I can’t always turn my feelings off. To turn them off I would have to deny they are there, pretend they do not exist and be strong and tough. I know this isn’t healthy but it’s a survival tool. If I had that true ability, I wouldn’t have anxiety.

I also written about how I felt about our puppy we had and how crazy I went and I have written about what my mother told me about the time my brother lost her trust so he had to earn it back but that wouldn’t have worked with me if she did it to me.

Plus my husband will say how I lack empathy and then say I have it but not enough.

What goes on through my head off and on is if I am a sociopath or not or if I am misdiagnosed and what if my psychiatrist had made a mistake. But everyone has told me I am not one if I am so concerned about it and because I don’t go out and hurt people. Not all sociopaths commit violent crimes and most of them don’t. I think people are so caught up in stereotypes about it they wouldn’t even think you’re one if you are not a stereotype of it.

But maybe the sociopath behavior I had as a kid was all normal because kids lack empathy, they don’t understand different perspectives, they don’t get feelings so am i being hard on myself?

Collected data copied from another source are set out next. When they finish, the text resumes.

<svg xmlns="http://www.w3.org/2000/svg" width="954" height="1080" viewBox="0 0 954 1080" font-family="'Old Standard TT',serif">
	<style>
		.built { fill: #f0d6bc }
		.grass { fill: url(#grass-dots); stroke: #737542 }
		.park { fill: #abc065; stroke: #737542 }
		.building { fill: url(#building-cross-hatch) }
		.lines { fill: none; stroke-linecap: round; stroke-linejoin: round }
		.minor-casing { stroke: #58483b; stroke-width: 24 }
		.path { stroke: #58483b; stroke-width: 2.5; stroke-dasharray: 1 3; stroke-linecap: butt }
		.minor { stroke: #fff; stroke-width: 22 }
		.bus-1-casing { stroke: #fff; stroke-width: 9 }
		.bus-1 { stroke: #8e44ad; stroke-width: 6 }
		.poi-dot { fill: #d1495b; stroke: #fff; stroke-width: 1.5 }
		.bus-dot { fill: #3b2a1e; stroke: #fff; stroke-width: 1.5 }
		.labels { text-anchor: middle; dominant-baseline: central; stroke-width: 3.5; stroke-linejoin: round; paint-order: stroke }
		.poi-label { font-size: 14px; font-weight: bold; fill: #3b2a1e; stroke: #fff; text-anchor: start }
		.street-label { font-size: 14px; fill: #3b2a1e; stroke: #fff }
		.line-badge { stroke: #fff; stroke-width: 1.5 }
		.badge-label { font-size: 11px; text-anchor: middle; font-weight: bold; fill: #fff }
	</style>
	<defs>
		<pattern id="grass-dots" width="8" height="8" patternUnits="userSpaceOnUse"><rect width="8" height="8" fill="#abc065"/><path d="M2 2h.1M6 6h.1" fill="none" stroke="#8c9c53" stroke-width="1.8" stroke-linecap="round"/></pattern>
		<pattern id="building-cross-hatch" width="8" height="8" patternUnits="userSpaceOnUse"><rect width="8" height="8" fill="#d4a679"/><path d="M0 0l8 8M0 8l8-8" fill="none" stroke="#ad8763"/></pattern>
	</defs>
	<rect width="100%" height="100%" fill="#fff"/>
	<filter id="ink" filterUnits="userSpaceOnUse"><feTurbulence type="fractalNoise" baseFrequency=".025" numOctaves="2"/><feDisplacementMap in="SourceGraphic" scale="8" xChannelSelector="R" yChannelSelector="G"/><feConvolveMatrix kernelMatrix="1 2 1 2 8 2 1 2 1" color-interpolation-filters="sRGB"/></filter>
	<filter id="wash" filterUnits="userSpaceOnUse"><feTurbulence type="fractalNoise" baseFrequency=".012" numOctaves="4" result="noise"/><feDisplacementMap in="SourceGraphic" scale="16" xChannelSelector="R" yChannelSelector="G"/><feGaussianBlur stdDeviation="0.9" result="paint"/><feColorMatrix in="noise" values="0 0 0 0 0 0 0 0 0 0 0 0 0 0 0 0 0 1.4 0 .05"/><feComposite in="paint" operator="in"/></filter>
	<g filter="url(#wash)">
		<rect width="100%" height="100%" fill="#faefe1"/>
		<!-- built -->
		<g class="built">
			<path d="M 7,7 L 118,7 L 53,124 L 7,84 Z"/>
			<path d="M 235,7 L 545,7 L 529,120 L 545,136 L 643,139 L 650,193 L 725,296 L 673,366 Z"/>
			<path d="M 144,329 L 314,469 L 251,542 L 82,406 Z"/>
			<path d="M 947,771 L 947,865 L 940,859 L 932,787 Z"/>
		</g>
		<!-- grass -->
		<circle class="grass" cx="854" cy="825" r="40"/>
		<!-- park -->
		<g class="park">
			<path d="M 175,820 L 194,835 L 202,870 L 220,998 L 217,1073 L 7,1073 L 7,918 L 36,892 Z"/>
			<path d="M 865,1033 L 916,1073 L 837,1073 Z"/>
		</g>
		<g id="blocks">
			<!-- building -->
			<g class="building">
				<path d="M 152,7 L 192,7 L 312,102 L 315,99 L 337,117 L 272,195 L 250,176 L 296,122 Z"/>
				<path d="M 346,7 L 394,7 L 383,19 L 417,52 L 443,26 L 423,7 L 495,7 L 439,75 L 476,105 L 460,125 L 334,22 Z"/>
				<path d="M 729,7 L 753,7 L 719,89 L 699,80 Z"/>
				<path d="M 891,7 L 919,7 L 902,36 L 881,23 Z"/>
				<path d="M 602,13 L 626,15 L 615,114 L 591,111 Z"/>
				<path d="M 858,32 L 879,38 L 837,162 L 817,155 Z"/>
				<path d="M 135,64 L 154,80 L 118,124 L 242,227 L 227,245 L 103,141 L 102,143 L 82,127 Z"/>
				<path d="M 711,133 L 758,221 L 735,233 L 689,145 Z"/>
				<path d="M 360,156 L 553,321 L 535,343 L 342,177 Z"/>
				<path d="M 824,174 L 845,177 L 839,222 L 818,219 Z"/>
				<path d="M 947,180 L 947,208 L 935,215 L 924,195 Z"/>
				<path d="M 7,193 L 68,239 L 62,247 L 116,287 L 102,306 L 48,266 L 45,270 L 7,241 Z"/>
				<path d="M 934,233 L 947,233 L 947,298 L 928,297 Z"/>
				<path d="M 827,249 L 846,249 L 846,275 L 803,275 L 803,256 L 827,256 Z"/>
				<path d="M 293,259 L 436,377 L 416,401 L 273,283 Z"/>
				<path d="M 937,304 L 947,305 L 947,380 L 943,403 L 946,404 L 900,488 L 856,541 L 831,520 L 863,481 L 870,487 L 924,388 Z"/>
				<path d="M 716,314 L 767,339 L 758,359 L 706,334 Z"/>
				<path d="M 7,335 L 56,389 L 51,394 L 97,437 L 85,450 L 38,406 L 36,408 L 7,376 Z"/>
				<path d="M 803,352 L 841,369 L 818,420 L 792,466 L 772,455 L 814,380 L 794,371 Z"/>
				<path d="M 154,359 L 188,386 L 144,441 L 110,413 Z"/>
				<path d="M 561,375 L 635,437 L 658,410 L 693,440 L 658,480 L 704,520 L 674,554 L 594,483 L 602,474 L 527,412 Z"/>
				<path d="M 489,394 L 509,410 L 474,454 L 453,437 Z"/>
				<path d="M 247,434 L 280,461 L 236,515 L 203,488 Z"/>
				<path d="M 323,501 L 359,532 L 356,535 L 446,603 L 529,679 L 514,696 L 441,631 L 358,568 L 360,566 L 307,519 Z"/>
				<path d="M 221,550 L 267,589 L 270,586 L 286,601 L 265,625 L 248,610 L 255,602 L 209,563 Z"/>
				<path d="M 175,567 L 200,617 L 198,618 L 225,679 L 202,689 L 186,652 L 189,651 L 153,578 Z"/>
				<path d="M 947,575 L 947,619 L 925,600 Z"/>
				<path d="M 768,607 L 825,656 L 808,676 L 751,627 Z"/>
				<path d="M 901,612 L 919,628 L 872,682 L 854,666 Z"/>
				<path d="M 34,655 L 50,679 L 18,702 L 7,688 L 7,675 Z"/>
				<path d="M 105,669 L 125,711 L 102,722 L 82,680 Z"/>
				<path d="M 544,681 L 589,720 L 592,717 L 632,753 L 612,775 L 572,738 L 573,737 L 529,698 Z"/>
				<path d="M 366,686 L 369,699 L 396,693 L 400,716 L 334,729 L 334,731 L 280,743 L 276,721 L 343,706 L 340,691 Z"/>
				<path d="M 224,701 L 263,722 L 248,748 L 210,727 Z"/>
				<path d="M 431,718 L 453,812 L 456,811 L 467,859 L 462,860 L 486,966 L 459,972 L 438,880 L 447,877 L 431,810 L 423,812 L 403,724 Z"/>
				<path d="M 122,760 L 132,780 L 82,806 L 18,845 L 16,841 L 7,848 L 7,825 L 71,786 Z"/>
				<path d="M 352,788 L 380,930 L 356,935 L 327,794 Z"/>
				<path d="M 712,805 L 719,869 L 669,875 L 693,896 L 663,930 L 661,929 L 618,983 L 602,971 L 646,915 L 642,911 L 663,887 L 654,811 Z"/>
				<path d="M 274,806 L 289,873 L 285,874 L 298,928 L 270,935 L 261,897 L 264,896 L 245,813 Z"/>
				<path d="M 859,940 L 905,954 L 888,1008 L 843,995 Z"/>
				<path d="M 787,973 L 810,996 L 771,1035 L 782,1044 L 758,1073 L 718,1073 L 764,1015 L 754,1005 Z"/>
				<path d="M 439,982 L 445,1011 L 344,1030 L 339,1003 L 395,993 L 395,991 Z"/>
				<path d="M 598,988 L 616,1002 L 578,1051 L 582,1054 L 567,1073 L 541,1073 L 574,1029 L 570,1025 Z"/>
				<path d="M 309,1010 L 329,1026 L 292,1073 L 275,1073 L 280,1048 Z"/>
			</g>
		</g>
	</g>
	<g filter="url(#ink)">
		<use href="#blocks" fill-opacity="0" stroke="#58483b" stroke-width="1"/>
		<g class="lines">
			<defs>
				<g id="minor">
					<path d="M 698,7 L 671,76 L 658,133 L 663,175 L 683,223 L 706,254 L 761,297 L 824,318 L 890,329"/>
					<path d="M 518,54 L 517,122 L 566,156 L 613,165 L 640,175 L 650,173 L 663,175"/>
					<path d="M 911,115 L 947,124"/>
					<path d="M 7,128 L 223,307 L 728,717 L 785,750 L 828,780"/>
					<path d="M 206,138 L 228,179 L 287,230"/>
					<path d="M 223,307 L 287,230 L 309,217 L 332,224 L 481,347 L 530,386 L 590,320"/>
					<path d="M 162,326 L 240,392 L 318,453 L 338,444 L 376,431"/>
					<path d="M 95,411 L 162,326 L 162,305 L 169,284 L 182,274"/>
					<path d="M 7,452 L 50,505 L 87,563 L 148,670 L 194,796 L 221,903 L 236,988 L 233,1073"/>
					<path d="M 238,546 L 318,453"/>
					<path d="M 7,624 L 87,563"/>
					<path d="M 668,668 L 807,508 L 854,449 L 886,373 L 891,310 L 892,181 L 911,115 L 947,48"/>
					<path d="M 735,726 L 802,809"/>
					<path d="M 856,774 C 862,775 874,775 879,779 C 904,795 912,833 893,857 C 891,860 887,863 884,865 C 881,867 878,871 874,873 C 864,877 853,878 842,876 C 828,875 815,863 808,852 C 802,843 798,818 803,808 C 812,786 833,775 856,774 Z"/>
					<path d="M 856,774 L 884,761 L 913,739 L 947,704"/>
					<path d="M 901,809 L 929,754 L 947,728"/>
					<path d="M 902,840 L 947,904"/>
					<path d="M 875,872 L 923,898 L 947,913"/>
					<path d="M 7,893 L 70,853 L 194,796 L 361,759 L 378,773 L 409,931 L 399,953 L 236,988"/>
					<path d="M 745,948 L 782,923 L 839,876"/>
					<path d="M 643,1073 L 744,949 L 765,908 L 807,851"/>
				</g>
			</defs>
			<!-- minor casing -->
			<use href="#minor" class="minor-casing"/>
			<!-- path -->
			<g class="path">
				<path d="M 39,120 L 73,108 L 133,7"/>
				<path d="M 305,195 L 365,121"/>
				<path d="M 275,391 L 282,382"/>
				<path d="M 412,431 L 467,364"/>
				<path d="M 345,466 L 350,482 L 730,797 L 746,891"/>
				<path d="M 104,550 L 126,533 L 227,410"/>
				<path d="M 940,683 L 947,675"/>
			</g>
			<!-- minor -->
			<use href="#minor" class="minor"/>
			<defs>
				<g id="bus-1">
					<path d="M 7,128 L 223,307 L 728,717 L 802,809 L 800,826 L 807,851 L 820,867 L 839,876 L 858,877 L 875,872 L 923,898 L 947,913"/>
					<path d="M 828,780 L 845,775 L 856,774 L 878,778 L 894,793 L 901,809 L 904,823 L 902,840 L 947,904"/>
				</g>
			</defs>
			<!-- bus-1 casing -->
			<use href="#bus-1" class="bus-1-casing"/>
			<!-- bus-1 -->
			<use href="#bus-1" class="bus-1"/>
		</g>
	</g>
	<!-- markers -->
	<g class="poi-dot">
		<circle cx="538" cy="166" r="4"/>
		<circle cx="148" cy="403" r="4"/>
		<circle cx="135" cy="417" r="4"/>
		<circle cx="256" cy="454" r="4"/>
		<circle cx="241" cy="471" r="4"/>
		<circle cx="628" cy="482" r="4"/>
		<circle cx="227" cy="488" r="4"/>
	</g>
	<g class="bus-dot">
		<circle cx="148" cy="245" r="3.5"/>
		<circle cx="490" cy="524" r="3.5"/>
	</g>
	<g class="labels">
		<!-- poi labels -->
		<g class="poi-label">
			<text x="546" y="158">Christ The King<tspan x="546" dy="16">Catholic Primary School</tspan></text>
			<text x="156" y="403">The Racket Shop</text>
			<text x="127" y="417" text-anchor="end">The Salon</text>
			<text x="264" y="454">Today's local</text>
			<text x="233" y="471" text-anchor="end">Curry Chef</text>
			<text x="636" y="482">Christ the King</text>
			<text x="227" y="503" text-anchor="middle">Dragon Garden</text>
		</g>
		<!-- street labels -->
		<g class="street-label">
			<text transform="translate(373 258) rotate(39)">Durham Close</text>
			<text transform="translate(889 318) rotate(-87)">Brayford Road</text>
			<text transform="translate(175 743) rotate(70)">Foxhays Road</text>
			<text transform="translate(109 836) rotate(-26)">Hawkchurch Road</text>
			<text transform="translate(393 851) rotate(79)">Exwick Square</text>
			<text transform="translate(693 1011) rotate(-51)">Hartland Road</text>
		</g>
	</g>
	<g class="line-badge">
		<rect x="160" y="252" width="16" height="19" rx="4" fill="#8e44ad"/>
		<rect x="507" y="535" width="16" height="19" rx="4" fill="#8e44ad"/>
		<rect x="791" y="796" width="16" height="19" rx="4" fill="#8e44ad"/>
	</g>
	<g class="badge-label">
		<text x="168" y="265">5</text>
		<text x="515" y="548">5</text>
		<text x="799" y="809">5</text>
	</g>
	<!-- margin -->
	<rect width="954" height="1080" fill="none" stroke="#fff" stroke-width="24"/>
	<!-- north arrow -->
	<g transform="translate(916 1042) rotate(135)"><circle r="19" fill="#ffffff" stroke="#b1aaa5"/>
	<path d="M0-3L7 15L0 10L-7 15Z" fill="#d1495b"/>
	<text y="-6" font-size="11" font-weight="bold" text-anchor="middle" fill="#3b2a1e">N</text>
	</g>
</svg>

I know I did shitty things when I was a kid and I have hated myself for it because I thought it made me a bad person but my mom tells me that’s normal kid stuff. Maybe my behavior was more pathologicalized by other kids and adults because I was different. No one bats an eye if a kid does something wrong because everyone ignores it and acts like it’s no big deal and they don’t seem to notice but when I would do something wrong, that got me big attention.

But what was the point of this post? This. Even though I didn’t do what the author did in her book the blogger talked about. But I felt better when she said she could relate to somethings the author wrote about herself who is clinically diagnosed as a sociopath. But the thing that got to me the most was lack of empathy and not feeling others feelings so it made me start questioning myself all over again.